▶ **PROBLEM DESCRIPTION**
Leave every picture behind and copy the rest of the entries below exactly.

[Stored data entries]
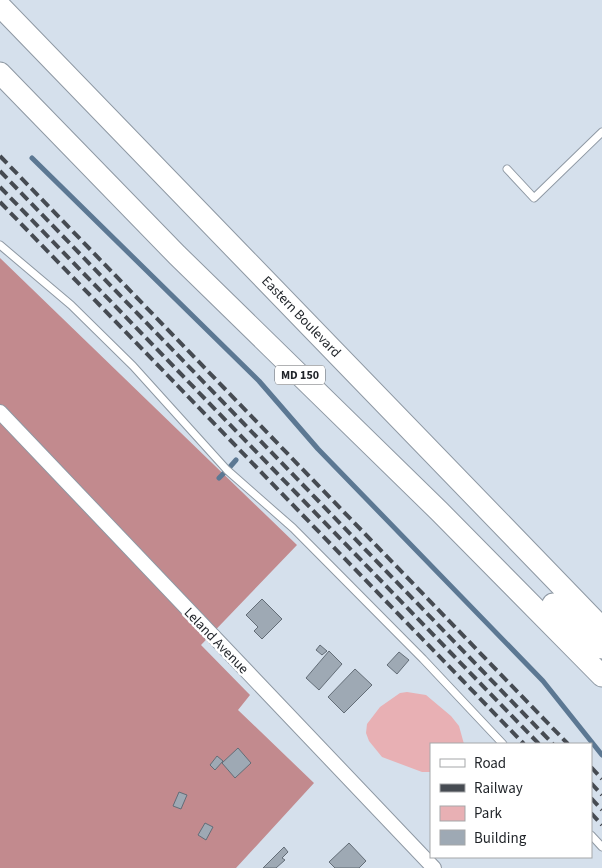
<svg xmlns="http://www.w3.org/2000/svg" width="602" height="868" viewBox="0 0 602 868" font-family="'Source Sans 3',sans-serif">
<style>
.green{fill:#e8b0b4}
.forest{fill:#c28a8e}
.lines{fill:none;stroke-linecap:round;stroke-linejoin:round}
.stream{stroke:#5c7893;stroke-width:5}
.building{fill:#9ea9b4;stroke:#636d77}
.service-casing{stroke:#8e98a3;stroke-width:9}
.minor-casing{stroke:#8e98a3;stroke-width:16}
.primary-casing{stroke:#8e98a3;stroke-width:23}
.service{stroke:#fff;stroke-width:7}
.minor{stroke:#fff;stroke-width:14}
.primary{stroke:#fff;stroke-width:21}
.rail{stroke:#464b52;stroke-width:4;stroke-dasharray:10 5;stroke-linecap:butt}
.labels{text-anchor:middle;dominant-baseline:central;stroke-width:5;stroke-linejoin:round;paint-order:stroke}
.shield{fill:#fff;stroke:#626568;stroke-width:1}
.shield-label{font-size:12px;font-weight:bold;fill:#1f2328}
.street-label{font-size:14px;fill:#1f2328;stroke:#fff}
</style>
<rect width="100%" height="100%" fill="#d5e0ec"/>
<path class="green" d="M407 692 426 695 451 716 459 726 464 744H431V772H422L382 757 369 741 366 733 367 724 380 707 400 693Z"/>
<path class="forest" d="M0 258 297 545 201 645 250 695 238 710 314 783 236 868H0Z"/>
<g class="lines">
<path class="stream" d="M32 158 259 381 318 449 543 681 602 755
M229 468 236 460
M219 478 225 472"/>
</g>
<path class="building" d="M262 599 282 619 262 639 254 631 258 627 246 615Z
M320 645 327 651 322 655 316 650Z
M329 651 342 664 319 690 306 678Z
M399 652 409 660 397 674 387 665Z
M355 669 372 685 344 713 328 697Z
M238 748 251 763 235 778 222 763Z
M217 756 223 761 215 770 210 765Z
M179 792 187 795 181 809 173 806Z
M205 823 213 827 206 840 198 835Z
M349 843 366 861 359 868H335L329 862Z
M284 847 288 852 282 858 285 860 276 868H263Z"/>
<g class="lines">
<defs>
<path id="service" d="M507 169 534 198 602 132
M0 245 71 305 133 366 227 470 293 528 423 659 503 744
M591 835 602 847"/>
<path id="minor" d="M0 412 434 868"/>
<path id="primary" d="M0 6 602 628
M0 73 177 255 439 511 602 676
M553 604 588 640 602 648"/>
</defs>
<use href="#service" class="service-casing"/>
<use href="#minor" class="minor-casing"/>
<use href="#primary" class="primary-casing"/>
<use href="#service" class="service"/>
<use href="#minor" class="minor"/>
<use href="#primary" class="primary"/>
<path class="rail" d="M0 156 568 744
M0 171 553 744
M0 187 539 744
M0 202 524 744
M591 767 602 779
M591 783 602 795
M591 798 602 810
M591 813 602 825"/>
</g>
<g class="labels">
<rect class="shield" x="275" y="365.5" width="50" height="19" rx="4"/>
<g class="shield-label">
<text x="300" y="375">MD 150</text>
</g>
<g class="street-label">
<text transform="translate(301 317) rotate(46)">Eastern Boulevard</text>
<text transform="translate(216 641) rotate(46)">Leland Avenue</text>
</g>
</g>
<rect x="430" y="743" width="162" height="115" fill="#ffffff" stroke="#a5a7a9"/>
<rect x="440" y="759" width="25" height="8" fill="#ffffff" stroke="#a5a7a9"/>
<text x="474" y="768" font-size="15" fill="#1f2328">Road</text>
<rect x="440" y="784" width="25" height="8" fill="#464b52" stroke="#a5a7a9"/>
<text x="474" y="793" font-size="15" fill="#1f2328">Railway</text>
<rect x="440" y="806" width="25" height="15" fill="#e8b0b4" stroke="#a5a7a9"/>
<text x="474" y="818" font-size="15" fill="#1f2328">Park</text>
<rect x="440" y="830" width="25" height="15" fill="#9ea9b4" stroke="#a5a7a9"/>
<text x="474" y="843" font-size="15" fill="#1f2328">Building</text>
</svg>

▶ **RESPONSE AREA**
<svg xmlns="http://www.w3.org/2000/svg" width="602" height="868" viewBox="0 0 602 868" font-family="'Source Sans 3',sans-serif">
<style>
.green{fill:#e8b0b4}
.forest{fill:#c28a8e}
.lines{fill:none;stroke-linecap:round;stroke-linejoin:round}
.stream{stroke:#5c7893;stroke-width:5}
.building{fill:#9ea9b4;stroke:#636d77}
.service-casing{stroke:#8e98a3;stroke-width:9}
.minor-casing{stroke:#8e98a3;stroke-width:16}
.primary-casing{stroke:#8e98a3;stroke-width:23}
.service{stroke:#fff;stroke-width:7}
.minor{stroke:#fff;stroke-width:14}
.primary{stroke:#fff;stroke-width:21}
.rail{stroke:#464b52;stroke-width:4;stroke-dasharray:10 5;stroke-linecap:butt}
.labels{text-anchor:middle;dominant-baseline:central;stroke-width:5;stroke-linejoin:round;paint-order:stroke}
.shield{fill:#fff;stroke:#626568;stroke-width:1}
.shield-label{font-size:12px;font-weight:bold;fill:#1f2328}
.street-label{font-size:14px;fill:#1f2328;stroke:#fff}
</style>
<rect width="100%" height="100%" fill="#d5e0ec"/>
<path class="green" d="M407 692 426 695 451 716 459 726 464 744H431V772H422L382 757 369 741 366 733 367 724 380 707 400 693Z"/>
<path class="forest" d="M0 258 297 545 201 645 250 695 238 710 314 783 236 868H0Z"/>
<g class="lines">
<path class="stream" d="M32 158 259 381 318 449 543 681 602 755
M229 468 236 460
M219 478 225 472"/>
</g>
<path class="building" d="M262 599 282 619 262 639 254 631 258 627 246 615Z
M320 645 327 651 322 655 316 650Z
M329 651 342 664 319 690 306 678Z
M399 652 409 660 397 674 387 665Z
M355 669 372 685 344 713 328 697Z
M238 748 251 763 235 778 222 763Z
M217 756 223 761 215 770 210 765Z
M179 792 187 795 181 809 173 806Z
M205 823 213 827 206 840 198 835Z
M349 843 366 861 359 868H335L329 862Z
M284 847 288 852 282 858 285 860 276 868H263Z"/>
<g class="lines">
<defs>
<path id="service" d="M507 169 534 198 602 132
M0 245 71 305 133 366 227 470 293 528 423 659 503 744
M591 835 602 847"/>
<path id="minor" d="M0 412 434 868"/>
<path id="primary" d="M0 6 602 628
M0 73 177 255 439 511 602 676
M553 604 588 640 602 648"/>
</defs>
<use href="#service" class="service-casing"/>
<use href="#minor" class="minor-casing"/>
<use href="#primary" class="primary-casing"/>
<use href="#service" class="service"/>
<use href="#minor" class="minor"/>
<use href="#primary" class="primary"/>
<path class="rail" d="M0 156 568 744
M0 171 553 744
M0 187 539 744
M0 202 524 744
M591 767 602 779
M591 783 602 795
M591 798 602 810
M591 813 602 825"/>
</g>
<g class="labels">
<rect class="shield" x="275" y="365.5" width="50" height="19" rx="4"/>
<g class="shield-label">
<text x="300" y="375">MD 150</text>
</g>
<g class="street-label">
<text transform="translate(301 317) rotate(46)">Eastern Boulevard</text>
<text transform="translate(216 641) rotate(46)">Leland Avenue</text>
</g>
</g>
<rect x="430" y="743" width="162" height="115" fill="#ffffff" stroke="#a5a7a9"/>
<rect x="440" y="759" width="25" height="8" fill="#ffffff" stroke="#a5a7a9"/>
<text x="474" y="768" font-size="15" fill="#1f2328">Road</text>
<rect x="440" y="784" width="25" height="8" fill="#464b52" stroke="#a5a7a9"/>
<text x="474" y="793" font-size="15" fill="#1f2328">Railway</text>
<rect x="440" y="806" width="25" height="15" fill="#e8b0b4" stroke="#a5a7a9"/>
<text x="474" y="818" font-size="15" fill="#1f2328">Park</text>
<rect x="440" y="830" width="25" height="15" fill="#9ea9b4" stroke="#a5a7a9"/>
<text x="474" y="843" font-size="15" fill="#1f2328">Building</text>
</svg>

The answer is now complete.